Le problème français surviendra ensuite, probablement à l’horizon 2011, si la trajectoire de nos déficits a continué à se dégrader nettement, comme tout incline à le penser, et lorsque la croissance repartie et les difficultés derrière nous, nombre d’États membres retrouveront une situation plus saine et notre pays continuera à afficher un déficit structurel. La charge d’intérêt annuel de notre dette représente aujourd’hui le deuxième budget de l’État, derrière l’Éducation nationale. Et au rythme où notre dette se creuse, le remboursement de ses intérêts devrait devenir le premier poste de dépense du budget de l’État dans les cinq ans à venir.
Aurons-nous les moyens et la volonté politique, en 2011, alors que nous serons en pleine campagne présidentielle, de prendre les mesures drastiques, forcément douloureuses, qui nous permettraient de sortir de cette spirale qui plombe les comptes publics français ? La question est posée.
Nous avons toujours vécu dans l’idée du too big to fall, “trop gros pour tomber”. Dans le monde bancaire, il était admis de penser que les géants de la finance ne pouvaient s’écrouler et se trouvaient, de fait, à l’abri de la faillite. Jusqu’à ce jour de septembre dernier, où l’on a vu avec stupéfaction les employés de la banque d’affaires Lehman Brothers, au siège de New York, sortir du bâtiment avec leurs cartons, juste avant que la direction annonce sa faillite. Aujourd’hui, de la même façon, on n’imagine pas la défaillance d’un État membre de la zone euro. Certains commencent à oser penser que c’est bien optimiste…
source:
http://www.valeursactuelles.com/public/valeurs-actuelles/html/fr/articles.php?article_id=4284PS: je conseil la lecture de cet article. Tres revelateur d'une situation budgetaire limite inextricable... Dure de lutter contre l'arithmétique.
....
**Questions à traiter**:
1 > Citez le passage du texte sur la dette publique française qui commence par « Le problème français » et se termine par « ans à venir. ».
2 > D'après le texte sur la dette publique française, pourquoi le remboursement des intérêts de la dette devrait-il devenir le premier poste de dépense du budget de l'État dans les cinq ans ?
Les entrées proviennent d'une autre source que le texte.

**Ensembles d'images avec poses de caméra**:
....
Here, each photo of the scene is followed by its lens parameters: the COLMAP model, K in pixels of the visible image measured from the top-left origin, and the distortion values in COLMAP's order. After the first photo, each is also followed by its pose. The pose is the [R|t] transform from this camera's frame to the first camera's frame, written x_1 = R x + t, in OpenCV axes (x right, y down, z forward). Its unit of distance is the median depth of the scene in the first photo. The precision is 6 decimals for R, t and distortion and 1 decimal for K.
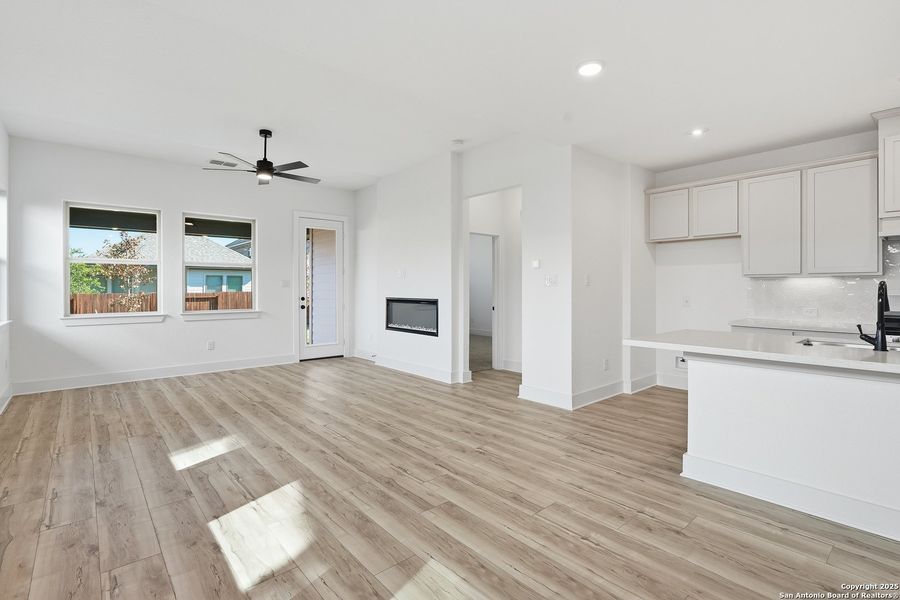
lens RADIAL K [[414.2, 0, 438.2], [0, 414.2, 294.1], [0, 0, 1]] dist [-0.000326, -0.000097]
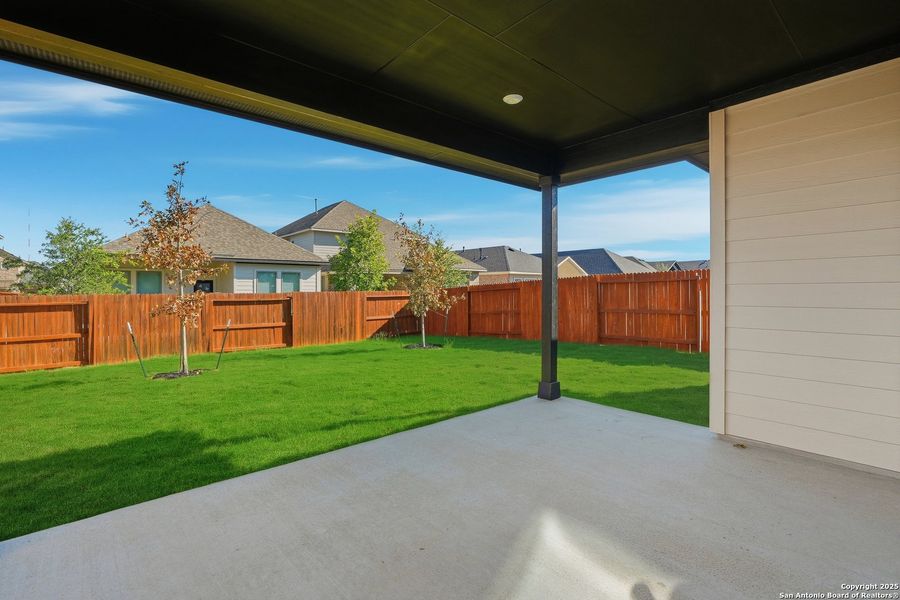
lens RADIAL K [[414.2, 0, 455.6], [0, 414.2, 294.7], [0, 0, 1]] dist [-0.000326, -0.000097]
pose [[0.999981, -0.000589, 0.006173, -0.779759], [0.000592, 1.000000, -0.000564, -0.000031], [-0.006173, 0.000568, 0.999981, 0.876284]]
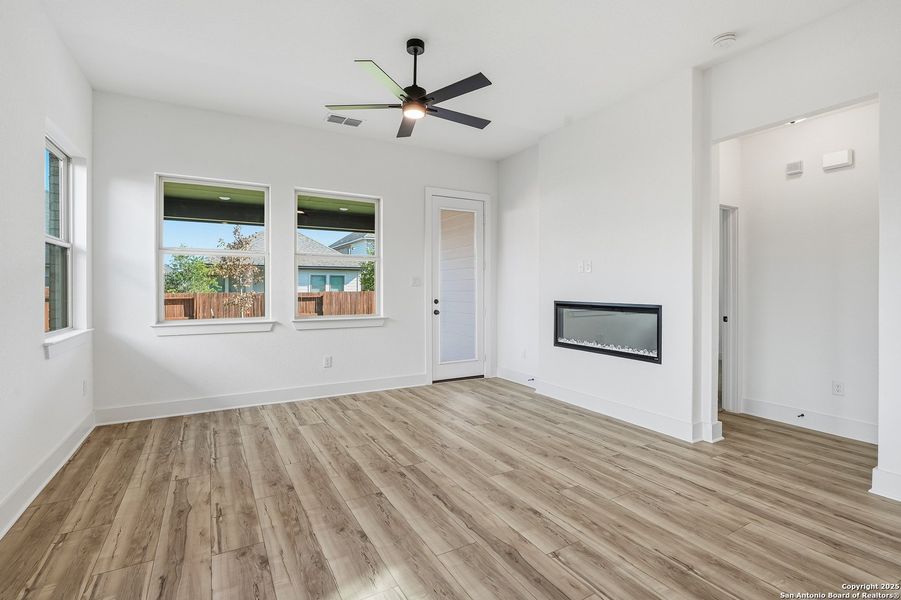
lens RADIAL K [[414.7, 0, 448.1], [0, 414.7, 293.5], [0, 0, 1]] dist [-0.000326, -0.000097]
pose [[0.982711, 0.004076, -0.185100, -0.169403], [-0.004286, 0.999991, -0.000737, -0.002858], [0.185095, 0.001517, 0.982719, 0.256801]]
....
**Exercices corrigés**:
1 >
Le problème français surviendra ensuite, probablement à l’horizon 2011, si la trajectoire de nos déficits a continué à se dégrader nettement, comme tout incline à le penser, et lorsque la croissance repartie et les difficultés derrière nous, nombre d’États membres retrouveront une situation plus saine et notre pays continuera à afficher un déficit structurel. La charge d’intérêt annuel de notre dette représente aujourd’hui le deuxième budget de l’État, derrière l’Éducation nationale. Et au rythme où notre dette se creuse, le remboursement de ses intérêts devrait devenir le premier poste de dépense du budget de l’État dans les cinq ans à venir.

2 > La dette se creuse à un tel rythme que son remboursement des intérêts devrait dépasser les autres dépenses. La charge d'intérêt annuel représente déjà le deuxième budget de l'État, juste derrière l'Éducation nationale.